As explained above, a table row is a vector of bytes, serialized by the contract. Also, the serialization format is not flexible enough to allow modifying the structure and be able to read the old rows. Also the secondary indexes are only updated on inserting or modifying the rows.
So, if you really need to modify the fields in a table, or modify a secondary index definition, it can only be done on an empty table if you're using the standard CDT classes. It's still possible to implement a low-level iterator which would scan the table and apply changes in each row, but this would render the table unusable for the time of migration.
If a migration contract rewrites a table (for example, by copying each row into a new table and erasing the old row), the information about original RAM payers is lost, so the migrated data rows would have the admin account or the contract itself as a RAM payer.
Sometimes it is sufficient to just create an additional table which would supply additional data for the same primary index values as in the original table. The drawback is that an additional row lookup will require more CPU time.

Storing binary data as binary

Quite often a contract needs to store data that is originally in binary form, but there is a common user-friendly representation (such as IPFS links, Ethereum or Bitcoin addresses, etc.).
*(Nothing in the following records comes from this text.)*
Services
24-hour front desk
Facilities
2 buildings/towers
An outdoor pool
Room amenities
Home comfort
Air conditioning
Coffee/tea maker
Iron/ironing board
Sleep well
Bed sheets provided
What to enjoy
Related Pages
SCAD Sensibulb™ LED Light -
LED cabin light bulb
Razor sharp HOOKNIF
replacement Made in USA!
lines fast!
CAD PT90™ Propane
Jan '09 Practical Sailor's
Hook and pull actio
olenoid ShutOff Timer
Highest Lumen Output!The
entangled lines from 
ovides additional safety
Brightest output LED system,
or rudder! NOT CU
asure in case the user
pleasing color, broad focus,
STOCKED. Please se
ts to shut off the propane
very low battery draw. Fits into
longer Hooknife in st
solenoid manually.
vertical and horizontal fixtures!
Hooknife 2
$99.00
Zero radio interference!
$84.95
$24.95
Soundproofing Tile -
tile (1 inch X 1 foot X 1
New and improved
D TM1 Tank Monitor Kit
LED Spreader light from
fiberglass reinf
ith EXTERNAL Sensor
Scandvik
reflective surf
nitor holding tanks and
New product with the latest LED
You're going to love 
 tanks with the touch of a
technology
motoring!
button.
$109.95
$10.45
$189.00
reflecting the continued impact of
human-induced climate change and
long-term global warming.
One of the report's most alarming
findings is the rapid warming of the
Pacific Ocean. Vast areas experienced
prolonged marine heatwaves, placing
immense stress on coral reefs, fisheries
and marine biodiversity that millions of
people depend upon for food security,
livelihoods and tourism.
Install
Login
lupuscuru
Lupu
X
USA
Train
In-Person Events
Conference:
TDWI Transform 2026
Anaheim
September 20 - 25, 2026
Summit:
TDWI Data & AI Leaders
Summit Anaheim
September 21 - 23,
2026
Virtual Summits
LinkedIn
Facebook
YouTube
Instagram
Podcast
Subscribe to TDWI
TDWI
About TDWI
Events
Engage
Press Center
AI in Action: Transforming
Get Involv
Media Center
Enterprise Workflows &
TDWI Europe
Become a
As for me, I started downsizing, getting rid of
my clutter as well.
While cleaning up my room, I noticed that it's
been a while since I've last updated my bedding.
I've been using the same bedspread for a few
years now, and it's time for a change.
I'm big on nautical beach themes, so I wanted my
If a contract stores this data in this user-friendly text representation, the amount of used RAM is significantly higher than necessary (for example, a hexadecimal string of an Ethereum address, with 0x prefix, is 42 bytes long. But it represents 20 bytes of the actual address). In addition, if a contract processes this data somehow, it will have to spend the CPU time on string conversion.
It always makes sense to store the binary data in its original binary form in a vector of bytes: std::vector<uint8_t> , which is reflected by bytes type in the ABI. The HTTP API in nodeos will convert such data to and from hexadecimal string format automatically (although it won't contain the 0x prefix).
It is worth reminding that SHA-256 is not the only possible way to address IPFS files, and the format is well described.